A few days ago, I came across a Centos 8 32-bit distro and I felt the desire to test it on an old 32-bit machine. After booting I realized that it had a bug and it was losing the network connection, which I had to turn “up” manually every time after boot. So, the question was how could I set a script doing this job, running every time I boot my machine?
Well, this is very simple and I’ll show you the system way using service units. But first a small introduction to service units.
In this article, I’m going to explain what a “service unit” in systemd is, and how easy is to create and run one. I will try to simplify what “targets” are, why we call them “collections of units” and what are their “wants”. Finally, we are taking advantage of a service unit to run our own script after the boot procedure.
It’s obvious that your computer is useful due to the services it offers and in order to have this functionality, many services have to be called as the computer boots and reaches different levels.
Other services are called to be executed when the computer reaches, for example, the rescue level (runlevel 0) and others when it reaches the multi-user level (runlevel 3).
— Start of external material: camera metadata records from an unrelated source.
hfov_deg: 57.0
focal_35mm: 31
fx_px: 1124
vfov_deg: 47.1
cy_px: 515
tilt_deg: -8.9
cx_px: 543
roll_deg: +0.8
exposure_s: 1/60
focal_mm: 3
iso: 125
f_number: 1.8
You can imagine these levels as targets.
In a simple way, target is a collection of service units. If you want to have a look at service units running in your graphical.target level, type:
# systemctl --type=service
As you can see some services are active and “running” all the time, while others run one-time and terminate (exited).
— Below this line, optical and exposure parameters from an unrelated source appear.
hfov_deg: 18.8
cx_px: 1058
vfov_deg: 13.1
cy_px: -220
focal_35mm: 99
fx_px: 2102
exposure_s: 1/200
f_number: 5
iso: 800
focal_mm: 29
If you want to check the status of a service, you can use systemctl command as shown.
# systemctl status firewalld.service
As you can see I checked the status of
firewalld.service (tip: you can use the auto-complete for the name of the service). It informs me that firewalld service is running all the time and it is enabled.
Enabled and disabled means the service will be permanently loaded or not, during the next boot respectively. On the other hand, to start and stop a service has the limitation of the present session and it’s not permanent.
For example, if you type:
# systemctl stop firewalld.service # systemctl status firewalld.service
You can see that the
firewalld.service is inactive (dead) but it is still enabled, which means that during the next boot it will be loaded. So if we want a service to be loaded during boot time in the future we must enable it. What a great conclusion! Let’s create one, it’s easy.
If you go to the folder:
# cd /etc/systemd/system # ls -l
You can see some link files of unit services and some directories of the “wants” of a target. For example, what the multi-user target wants to be loaded when the boot procedure reaches its level, is listed in the directory with name /etc/systemd/system/multi-user.target.wants/.
# ls multi-user.target.wants/
As you can see it doesn’t contain only services but also other targets which are also collections of services.
Let’s make a service unit with the name connection.service.
# vim connection.service
and type the following (hit
“i” for insert mode), save it, and exit (with
“:wq!” ) :
[Unit] Description = making network connection up After = network.target [Service] ExecStart = /root/scripts/conup.sh [Install] WantedBy = multi-user.target
To explain the above: we have created a unit of service type (you can also create units of target type), and we have set it to be loaded after the network.target (you can understand that the booting procedure reaches the targets with a defined order) and we want every time the service starts to execute a bash script with the name conup.sh which we are going to create.
The fun starts with the last part [install]. It tells that it will be wanted by “multi-user.target”. So if we enable our service a symbolic link to that service will be created inside the multi-user.target.wants folder! Got it? And if we disable it that link will be deleted. So simple.
Just enable it and check:
# systemctl enable connection.service
It informs us that the symbolic link in the multi-user.target.wants folder has been created. You can confirm by running ls command as shown.
# ls multi-user.target.wants/
As you can see “connection.service” is ready for the next booting, but we must create the script file first.
# cd /root # mkdir scripts # cd scripts # vim conup.sh
Add the following line inside Vim and save it:
#!/bin/bash nmcli connection up enp0s3
The nmcli command to bring up the network connection for the enp0s3 interface.
Of course, if you want your script to execute something else, you could type whatever you want instead of the second line.
#!/bin/bash touch /tmp/testbootfile
that would create a file inside /tmp folder (just to check that your service is working).
We must also make the script executable by running chmod command as shown.
# chmod +x conup.sh
Now we are ready. If you don’t want to wait until the next boot (it’s already enabled) we can start the service for the current session by typing:
# systemctl start connection.service
Voila! My connection is up and running!
If you’ve chosen to write the command “touch /tmp/testbootfile” inside the script, just to check its functionality, you will see this file created inside /tmp folder.
I really hope to help you figure out what services, wants, targets, and running scripts during booting is all about.